Whereas several factors influence seasonal rainfall amount in India and contribute to its chaotic nature, SSTs in the equatorial Pacific, the pattern associated with ENSO, seem to be a dominant modulator of variability not only in onset and withdrawal dates (e.g. Fasullo and Webster 2003; GX05; Joseph et al. 1994), but also in rainfall amounts and numbers of days of heavy rain in the early and late parts of the monsoon season. For the early monsoon season (20 May–15 June), the difference between equatorial central Pacific SSTs (5°S–5°N, 180°–160°W) and those farther north (30–40°N, 170°E–170°W) in the preceding month of April correlates with rainfall in both central India and on its west coast (Figs. 5, 6a, b). Likewise for the late monsoon season (20 September–15 October), similar combinations of equatorial central Pacific SSTs and those farther north (10–30°N, 150°E–190°W) in August correlate with rainfall in these regions (Fig. 6c, d). Unlike the correlations of All India Summer Monsoon Rainfall with various ENSO indices that have decreased in the past decades, these correlations of April and August SSTs with early and late monsoon rainfall have remained significant over the past six decades. In fact, that for April SSTs and early monsoon rainfall has become stronger in recent decades (Fig. 8). The region common to all of the SST correlations lies near the dateline, and hence seems to be better approximated by the Niño4 index than by either of the Niño3 and Niño3.4 indices.
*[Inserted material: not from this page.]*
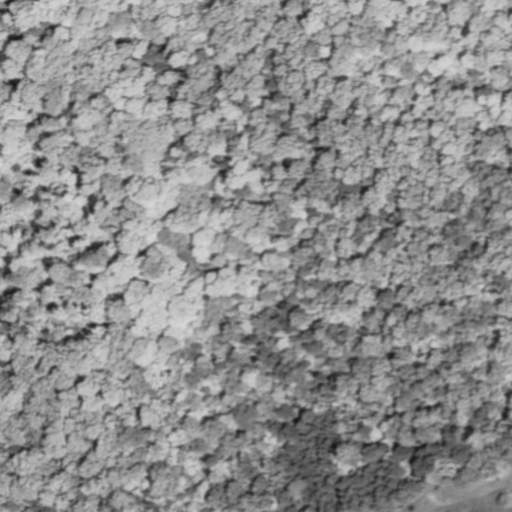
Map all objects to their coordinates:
road: (71, 376)
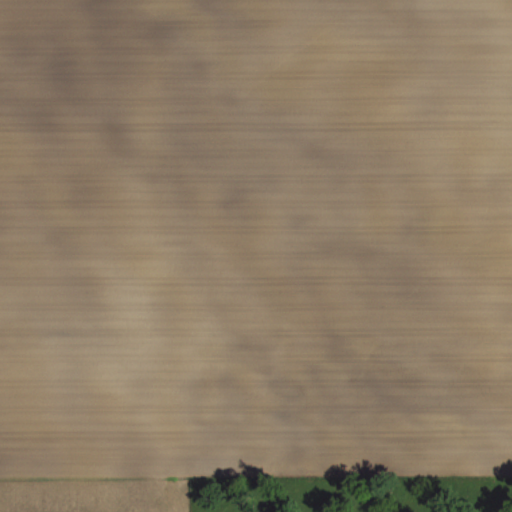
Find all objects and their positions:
crop: (255, 238)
We exploited these correlations to use SST combinations in the Pacific Ocean in April and in August to predict rainfall amounts and numbers of days of heavy rainfall (>2.5 mm) in the early and late monsoon seasons. Various tests of these predictors suggest that they can be used to improve estimates of rainfall amounts and numbers of rainy days by ~25 and ~20%, respectively, above amount and numbers expected from average climatology. Other forecasting methods could be employed to further exploit the predictability (e.g. Rajeevan et al. 2007).

We recognize that the imperfect correlation of onset and withdrawal dates with rainfall amount limits the social value of predictions of them, but we imagine that knowledge that the onset or withdrawal might be early or late should assist in agriculture and natural resources management, which is mostly rain-fed.

Despite the diminishing correlation of AISMR with ENSO as reported by earlier studies (e.g. Krishna Kumar et al. 1999, 2006), the early and late period rainfall attributes have maintained their ENSO correlations, especially those for the early season (Figs. 6, 8, 9). We suspect that the sustained correlations for the early season has occurred because the evolving influences of land surface and neighboring sea surface temperatures are less pronounced at the start of the monsoon than once the monsoon season has begun, but that these influences tend to become active soon after the monsoon is initiated. Consequently, in the early monsoon season, large-scale circulation associated with ENSO confronts a warm land surface over India with few complications, but once the monsoon has begun, the effects of rainfall on India, SSTs in the surrounding Indian Ocean, and other changing boundary conditions make ENSO only one factor among many that affect rainfall. The absence of any skill in predicting rainfall in late June (Fig. 7) presumably results from ENSO becoming a less important influence than other local ones.